II. STIPULATIONS OF FACT
At hearing, the parties agreed to the following stipulations:
Tr. 6.
III. ANALYSIS AND FINDINGS
Shaun Chapman was terminated from his position as a roof bolter at Buchanan Minerals on December 2, 2024. Tr. 9. He has worked as a roof bolter, also known as a pinnerman, for 23 of his 25-year long mining career. Tr. 9-10, 32. As a roof bolter, he was responsible for ensuring that the ribs and top of the mine are secure and that the area is safe to progress forward with coal mining. Tr. 10, 32. His job duties involved examining areas for loose rock and installing metal rods into holes using glue in order to connect rocks together to keep them from falling. Tr. 10, 13. If a roof bolter is rushed during the installation process, rock falls can occur from improperly set glue. Tr. 11. Roof bolters work on shift with one partner. Tr. 11.
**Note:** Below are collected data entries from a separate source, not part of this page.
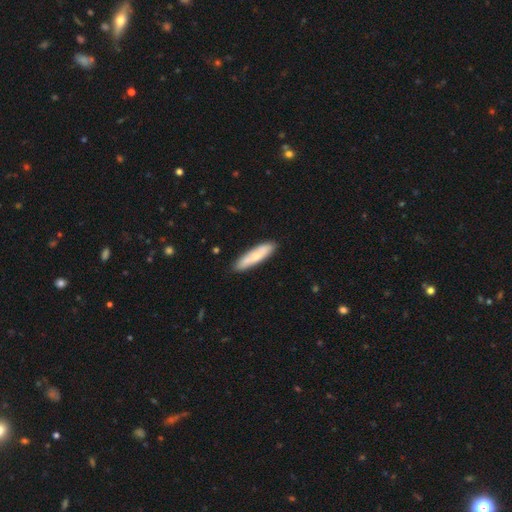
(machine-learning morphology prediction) Smooth or featured?
  - smooth: 70% *
  - featured or disk: 24%
  - star or artifact: 6%
How rounded?
  - cigar-shaped: 78% *
  - in between: 20%
  - round: 1%
Merging?
  - none: 85% *
  - minor disturbance: 11%
  - merger: 2%
  - major disturbance: 2%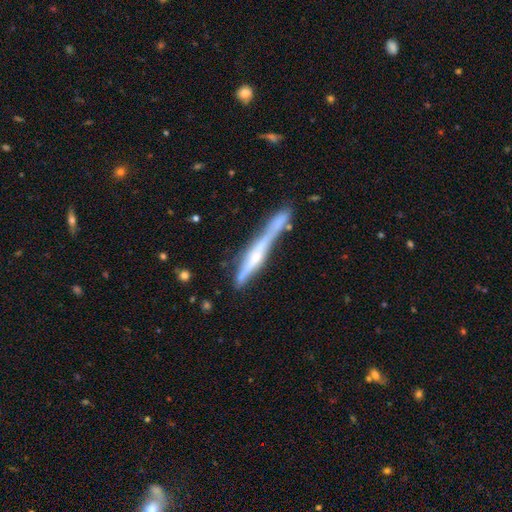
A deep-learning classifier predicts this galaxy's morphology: This appears to be a featured or disk galaxy (65%) viewed edge-on (94%) with a rounded central bulge (46%). Merging: none (56%).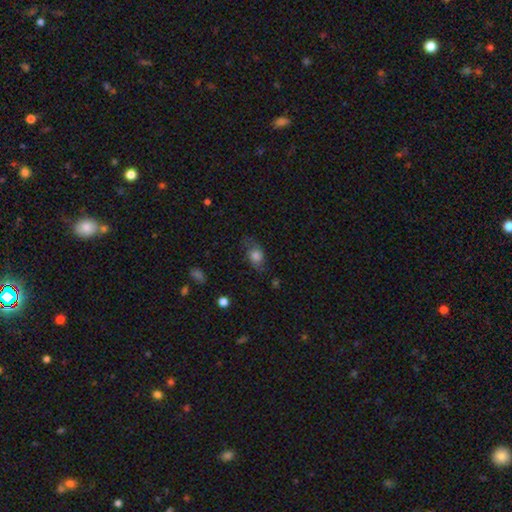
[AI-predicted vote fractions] A smooth galaxy with no disk features (64%) that is in between round and cigar-shaped (65%). Merging: none (60%).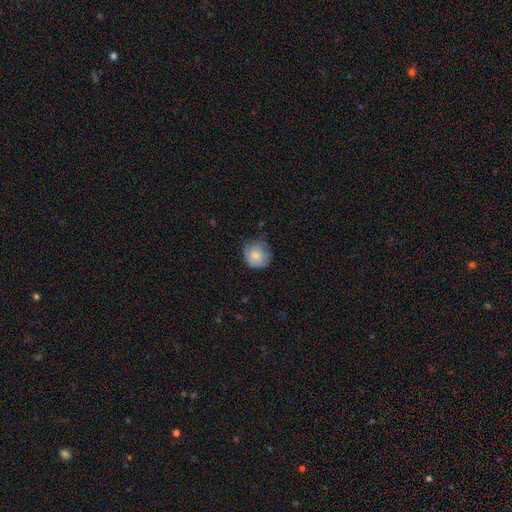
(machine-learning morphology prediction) type=smooth (79%); roundness=round (87%); merging=none (63%).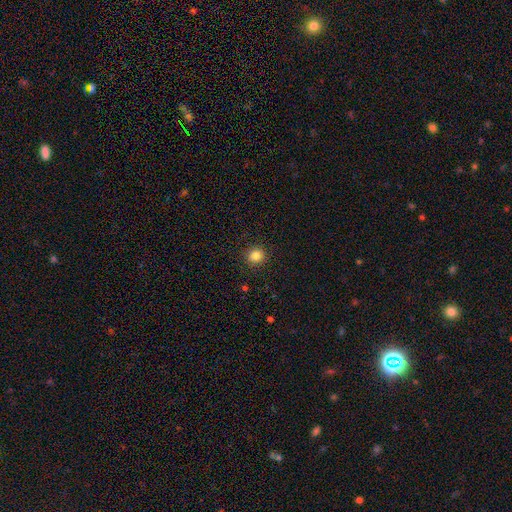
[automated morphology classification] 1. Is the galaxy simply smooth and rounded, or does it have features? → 84% smooth, 11% star or artifact, 4% featured or disk.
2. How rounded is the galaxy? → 87% round, 12% in between, 1% cigar-shaped.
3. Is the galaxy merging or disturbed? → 90% none, 6% minor disturbance, 2% major disturbance, 1% merger.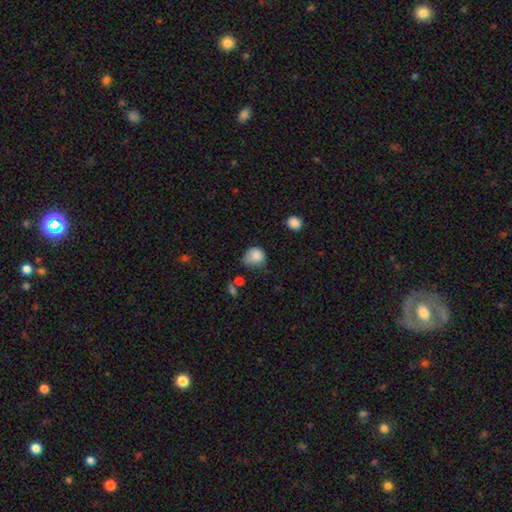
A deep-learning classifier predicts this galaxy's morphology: type=smooth (82%); roundness=round (71%); merging=minor disturbance (41%).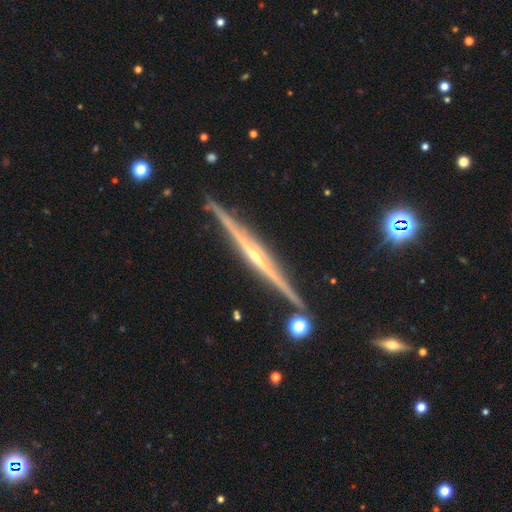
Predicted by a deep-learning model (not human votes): A featured or disk galaxy (86%) viewed edge-on (98%) with a rounded central bulge (63%).

Vote fractions:
- Smooth or featured? featured or disk: 86% / smooth: 8% / star or artifact: 6%
- Edge-on disk? yes: 98% / no: 2%
- Edge-on bulge? rounded: 63% / none: 30% / boxy: 7%
- Merging? none: 88% / minor disturbance: 8% / merger: 2% / major disturbance: 2%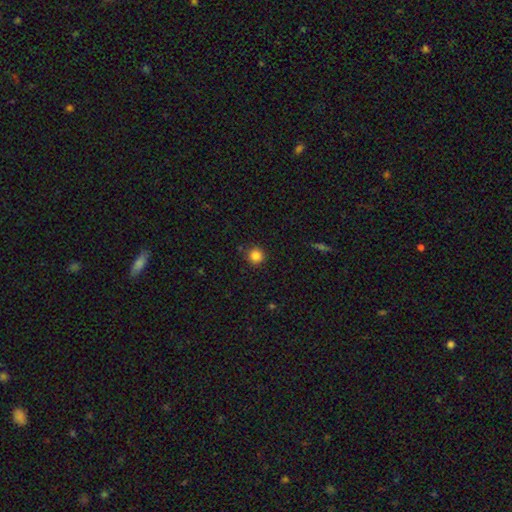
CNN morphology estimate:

Chapman began his employment with Buchanan Minerals on August 10, 2021. Tr. 11. Beginning in January 2024, TJ Dotson became his supervisor. Tr. 12. Chapman testified that Dotson’s management style was very “rushy” and that he wanted employees to finish bolting quickly in order to move onto cutting coal. Tr. 12. This interfered with Chapman’s work because bolting takes time to do properly and rushing through the bolting process can create an unsafe environment. Tr. 13. Under Dotson, Chapman felt pressured to prioritize working quickly at the expense of safety. Tr. 18.
In August 2024, Chapman witnessed a tense conversation between Dotson and Chapman’s roof bolting partner, Gary Ramey. Tr. 16. While Chapman and Ramey were bolting a rib that was over nine feet high and that they believed could be a citable violation, Dotson approached them to tell them that the rib did not need to be bolted. Tr. 16-17, 18. Chapman testified that Dotson told them to “stop cutting into [his] coal run time.” Tr. 17. Chapman responded by asking Dotson what was more important, coal run time or safety, and that the rib needed to be bolted. Tr. 17. After this argument, Chapman felt that he and Ramey had targets on their backs because Dotson was angry with them. Tr. 17-18. This caused Chapman to fear for his job security. Tr. 18.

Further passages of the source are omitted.